- _AIM OF THE TASK_
In the rows below, find each line containing the string "series" and copy it in full. Matching is case-sensitive.

- _EXTRACTED RECORDS_
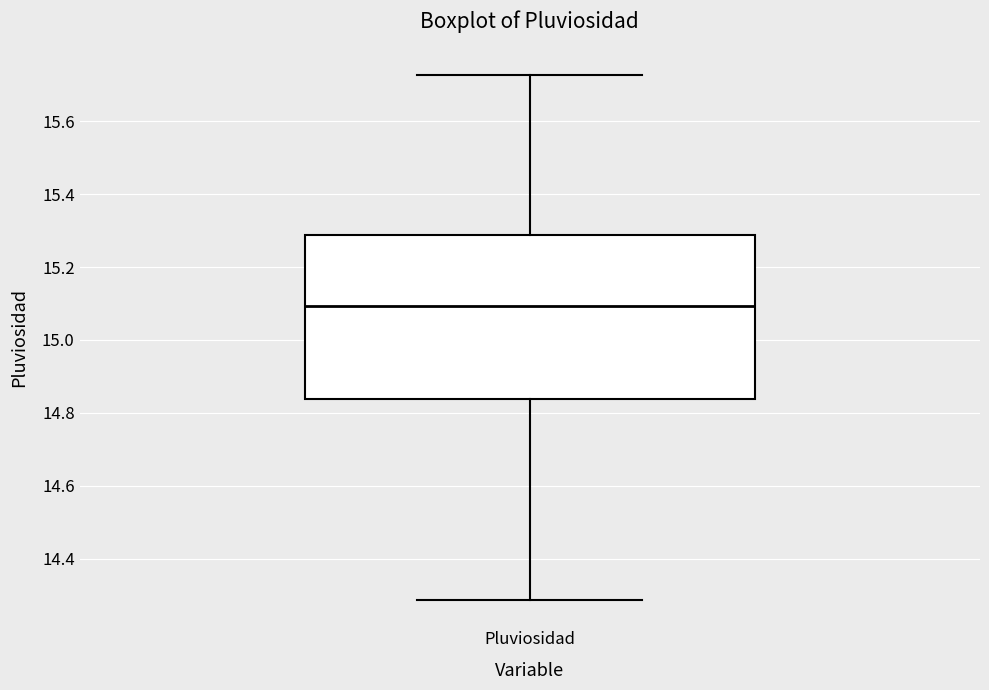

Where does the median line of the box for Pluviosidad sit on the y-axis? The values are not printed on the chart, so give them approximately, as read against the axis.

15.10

* * *

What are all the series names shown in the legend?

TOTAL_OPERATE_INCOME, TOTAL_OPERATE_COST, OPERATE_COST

==

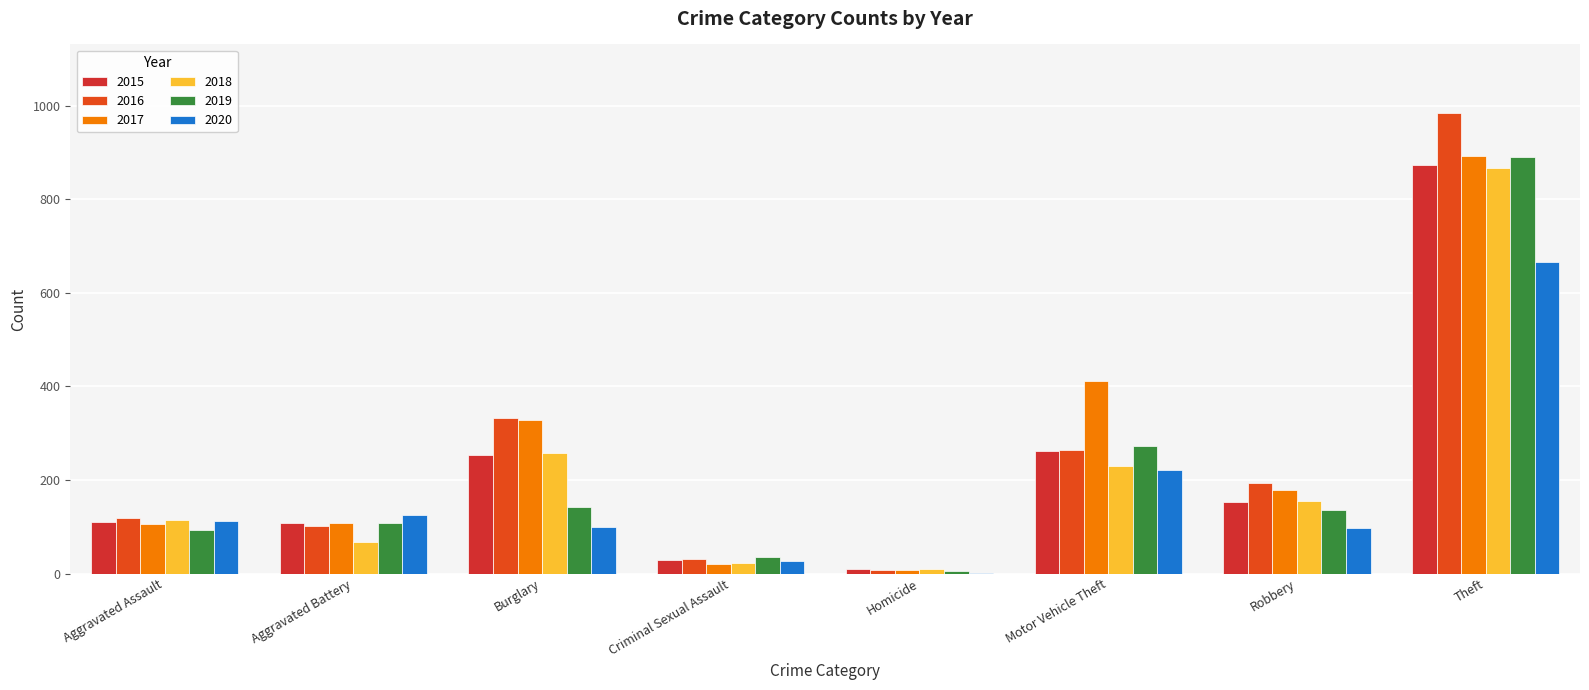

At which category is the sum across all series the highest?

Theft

- _SOLUTION_
What are all the series names shown in the legend?
At which category is the sum across all series the highest?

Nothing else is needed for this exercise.